As Sgt McCaig said earlier, at least for this Friday night, the suburbs was where the action was at.

At 3am, outside City Walk Arcade, about five people sat on a bench busking. 

Anthony Reid, known as Bones, is 28 and has busked on Dean Street in the wee hours for the past eight months.

“It’s fun. Everyone’s out partying and we’ve come to make money,” he said.

He and his mate Reid Mitchell, 18, met busking and the pair often witness some form of violence on Dean Street.

Bones has seen a girl get a chunk of flesh bitten from her leg and Reid saw a man back-hand his girlfriend.

“If you’re looking for a fight you can find one and lots of people are looking for a fight,” Bones said.

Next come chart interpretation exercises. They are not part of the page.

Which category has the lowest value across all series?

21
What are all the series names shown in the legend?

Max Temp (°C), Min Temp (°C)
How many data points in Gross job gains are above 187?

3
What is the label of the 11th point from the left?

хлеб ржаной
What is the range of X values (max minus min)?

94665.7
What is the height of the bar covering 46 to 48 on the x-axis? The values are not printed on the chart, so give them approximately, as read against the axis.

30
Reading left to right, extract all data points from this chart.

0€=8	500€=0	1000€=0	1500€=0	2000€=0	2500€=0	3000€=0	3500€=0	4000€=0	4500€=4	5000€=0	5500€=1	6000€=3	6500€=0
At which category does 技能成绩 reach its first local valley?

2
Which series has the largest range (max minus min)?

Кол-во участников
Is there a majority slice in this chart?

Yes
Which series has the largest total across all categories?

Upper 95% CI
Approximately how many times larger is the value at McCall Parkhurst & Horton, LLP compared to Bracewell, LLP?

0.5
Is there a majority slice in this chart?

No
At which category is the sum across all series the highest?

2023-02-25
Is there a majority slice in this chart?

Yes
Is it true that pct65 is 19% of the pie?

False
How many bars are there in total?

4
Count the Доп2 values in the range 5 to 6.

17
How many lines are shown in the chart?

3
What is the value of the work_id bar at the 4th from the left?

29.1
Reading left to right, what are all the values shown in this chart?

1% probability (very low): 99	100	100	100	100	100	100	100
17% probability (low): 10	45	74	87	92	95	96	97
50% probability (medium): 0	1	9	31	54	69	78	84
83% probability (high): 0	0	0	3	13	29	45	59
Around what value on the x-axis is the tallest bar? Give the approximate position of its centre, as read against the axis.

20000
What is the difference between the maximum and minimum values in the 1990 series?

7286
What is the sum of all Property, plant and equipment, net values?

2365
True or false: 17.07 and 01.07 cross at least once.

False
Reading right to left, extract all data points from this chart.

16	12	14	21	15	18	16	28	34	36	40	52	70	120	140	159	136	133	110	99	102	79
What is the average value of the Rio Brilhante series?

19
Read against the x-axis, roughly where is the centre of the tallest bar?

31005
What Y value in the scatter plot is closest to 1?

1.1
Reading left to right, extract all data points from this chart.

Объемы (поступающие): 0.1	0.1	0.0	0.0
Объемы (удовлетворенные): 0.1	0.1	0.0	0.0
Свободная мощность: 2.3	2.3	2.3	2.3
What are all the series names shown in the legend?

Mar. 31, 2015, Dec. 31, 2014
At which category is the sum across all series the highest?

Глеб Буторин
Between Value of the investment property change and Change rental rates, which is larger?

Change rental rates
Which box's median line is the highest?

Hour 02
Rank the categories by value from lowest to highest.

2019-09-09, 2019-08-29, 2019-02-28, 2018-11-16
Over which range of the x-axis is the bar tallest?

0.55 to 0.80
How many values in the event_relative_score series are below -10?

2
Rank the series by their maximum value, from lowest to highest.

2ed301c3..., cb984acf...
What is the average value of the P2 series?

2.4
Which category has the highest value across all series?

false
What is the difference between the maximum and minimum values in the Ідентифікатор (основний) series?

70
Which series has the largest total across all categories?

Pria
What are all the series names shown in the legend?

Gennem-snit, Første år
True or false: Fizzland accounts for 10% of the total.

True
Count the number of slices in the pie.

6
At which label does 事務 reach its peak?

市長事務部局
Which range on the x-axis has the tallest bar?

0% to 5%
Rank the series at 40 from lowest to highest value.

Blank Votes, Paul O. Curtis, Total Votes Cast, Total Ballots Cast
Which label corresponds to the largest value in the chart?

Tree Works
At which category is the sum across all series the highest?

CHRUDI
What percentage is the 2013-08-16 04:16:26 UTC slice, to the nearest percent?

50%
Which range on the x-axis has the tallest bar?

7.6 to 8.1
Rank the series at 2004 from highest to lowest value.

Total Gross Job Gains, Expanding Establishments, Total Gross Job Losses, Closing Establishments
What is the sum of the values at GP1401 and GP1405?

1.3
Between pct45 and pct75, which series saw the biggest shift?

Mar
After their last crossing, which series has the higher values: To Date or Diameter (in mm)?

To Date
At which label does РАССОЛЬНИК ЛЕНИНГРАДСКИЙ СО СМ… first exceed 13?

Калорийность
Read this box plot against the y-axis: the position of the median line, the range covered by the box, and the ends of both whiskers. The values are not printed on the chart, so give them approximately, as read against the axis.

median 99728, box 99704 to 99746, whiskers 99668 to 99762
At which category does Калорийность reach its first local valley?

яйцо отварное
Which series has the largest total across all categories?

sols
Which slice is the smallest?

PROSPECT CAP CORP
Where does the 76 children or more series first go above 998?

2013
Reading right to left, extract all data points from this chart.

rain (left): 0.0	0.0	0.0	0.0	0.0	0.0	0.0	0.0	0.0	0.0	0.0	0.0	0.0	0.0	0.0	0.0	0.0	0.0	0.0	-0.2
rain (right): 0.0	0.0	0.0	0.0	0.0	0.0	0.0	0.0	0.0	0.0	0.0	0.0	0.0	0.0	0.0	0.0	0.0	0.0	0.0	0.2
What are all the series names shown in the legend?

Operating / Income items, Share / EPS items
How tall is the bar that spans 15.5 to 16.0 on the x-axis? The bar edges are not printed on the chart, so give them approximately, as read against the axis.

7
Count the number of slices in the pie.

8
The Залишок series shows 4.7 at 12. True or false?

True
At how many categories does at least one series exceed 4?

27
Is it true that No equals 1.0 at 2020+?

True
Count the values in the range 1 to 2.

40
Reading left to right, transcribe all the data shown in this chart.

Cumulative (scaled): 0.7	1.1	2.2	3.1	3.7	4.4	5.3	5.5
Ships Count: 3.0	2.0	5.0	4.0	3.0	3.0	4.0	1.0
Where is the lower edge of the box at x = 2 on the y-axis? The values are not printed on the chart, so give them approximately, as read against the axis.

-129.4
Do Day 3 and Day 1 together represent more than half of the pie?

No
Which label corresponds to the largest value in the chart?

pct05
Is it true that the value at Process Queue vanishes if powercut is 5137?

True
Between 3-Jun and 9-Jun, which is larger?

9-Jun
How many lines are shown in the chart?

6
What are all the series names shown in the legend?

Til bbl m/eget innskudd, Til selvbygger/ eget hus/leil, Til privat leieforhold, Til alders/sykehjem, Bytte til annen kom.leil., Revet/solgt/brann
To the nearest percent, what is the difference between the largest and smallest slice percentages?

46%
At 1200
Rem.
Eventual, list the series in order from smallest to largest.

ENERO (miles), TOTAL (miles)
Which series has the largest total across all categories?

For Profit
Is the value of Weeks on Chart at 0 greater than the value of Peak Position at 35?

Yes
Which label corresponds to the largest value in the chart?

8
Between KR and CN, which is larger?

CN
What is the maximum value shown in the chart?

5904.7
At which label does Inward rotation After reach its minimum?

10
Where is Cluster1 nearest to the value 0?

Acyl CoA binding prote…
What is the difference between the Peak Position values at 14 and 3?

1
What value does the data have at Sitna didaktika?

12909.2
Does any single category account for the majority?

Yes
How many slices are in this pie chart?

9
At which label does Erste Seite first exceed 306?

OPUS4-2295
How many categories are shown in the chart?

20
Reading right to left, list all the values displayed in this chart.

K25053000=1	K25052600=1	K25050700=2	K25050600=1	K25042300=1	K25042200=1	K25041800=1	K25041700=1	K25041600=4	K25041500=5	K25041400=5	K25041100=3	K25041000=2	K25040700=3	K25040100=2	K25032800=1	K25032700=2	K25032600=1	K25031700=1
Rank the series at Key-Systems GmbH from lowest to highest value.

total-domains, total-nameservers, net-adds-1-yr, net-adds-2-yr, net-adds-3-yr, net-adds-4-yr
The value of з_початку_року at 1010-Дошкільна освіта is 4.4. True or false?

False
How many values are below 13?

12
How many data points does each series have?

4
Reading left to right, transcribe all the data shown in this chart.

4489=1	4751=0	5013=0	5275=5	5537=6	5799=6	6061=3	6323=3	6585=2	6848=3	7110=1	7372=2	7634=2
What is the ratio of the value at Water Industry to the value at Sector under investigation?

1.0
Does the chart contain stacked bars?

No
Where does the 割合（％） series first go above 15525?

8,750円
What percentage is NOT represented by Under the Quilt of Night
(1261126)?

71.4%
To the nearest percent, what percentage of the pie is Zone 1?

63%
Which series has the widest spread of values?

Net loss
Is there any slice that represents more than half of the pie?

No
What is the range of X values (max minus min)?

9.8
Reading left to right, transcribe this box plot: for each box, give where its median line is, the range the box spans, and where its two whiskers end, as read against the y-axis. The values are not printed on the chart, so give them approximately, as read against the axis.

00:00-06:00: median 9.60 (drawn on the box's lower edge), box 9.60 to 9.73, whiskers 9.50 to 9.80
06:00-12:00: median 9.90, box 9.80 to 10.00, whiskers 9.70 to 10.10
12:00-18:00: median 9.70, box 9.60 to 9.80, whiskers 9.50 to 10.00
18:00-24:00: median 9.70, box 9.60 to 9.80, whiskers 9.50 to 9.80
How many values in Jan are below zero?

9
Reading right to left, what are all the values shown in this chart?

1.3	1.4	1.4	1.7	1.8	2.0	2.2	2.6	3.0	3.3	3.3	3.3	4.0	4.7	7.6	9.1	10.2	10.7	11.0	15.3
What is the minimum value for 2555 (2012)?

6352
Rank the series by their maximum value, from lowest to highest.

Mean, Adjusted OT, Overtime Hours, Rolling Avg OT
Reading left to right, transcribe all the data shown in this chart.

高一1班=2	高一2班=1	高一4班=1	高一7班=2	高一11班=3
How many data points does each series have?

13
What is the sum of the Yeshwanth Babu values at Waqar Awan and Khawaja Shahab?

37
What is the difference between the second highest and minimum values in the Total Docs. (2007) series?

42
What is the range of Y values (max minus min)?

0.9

One of their friends, who did not want to be named, said she generally went out twice a week and that trouble was easy to find.

Because she’s out a lot, she said, there are those who offer her mushrooms, ecstasy and “lots of different things”  — not that she takes them.

She said the lock-out and the no shots after midnight rule meant some people were looking to drugs to get a buzz.

Dean Street was at its busiest at 3am as revellers walk from Paddy’s to taxi ranks and late-night eateries.

Sweethearts Pizza owner Daryl Betteridge, who’s had about 700 through his doors that night, sits on the bonnet of his car out the front.

At least five security guards from the Bended Elbow and Paddy’s are also there. Mr Betteridge said from 3am on Saturday and Sunday mornings, the guards stop by.

“This flies in the face of what I think is ill-informed or inflammatory comments that the food shops should have security guards,” he said.

“I firmly believe that we have enough security guards when it’s needed. It’s controlled and it works.”

The exceptions to that are the recent injuries suffered by Brian O’Boyle and Jason James.

Mr O’Boyle was king-hit from behind on November 29 and was left with a broken jaw, nose and scratched eye.

Mr James is permanently blind in his left eye after he was bashed in an unprovoked attack on November 11.

Both incidents occurred at the eastern end of Dean Street between David and Olive Streets.

“Unfortunately a couple of incidents, and rightly so, have brought it into the light,” Mr Betteridge said.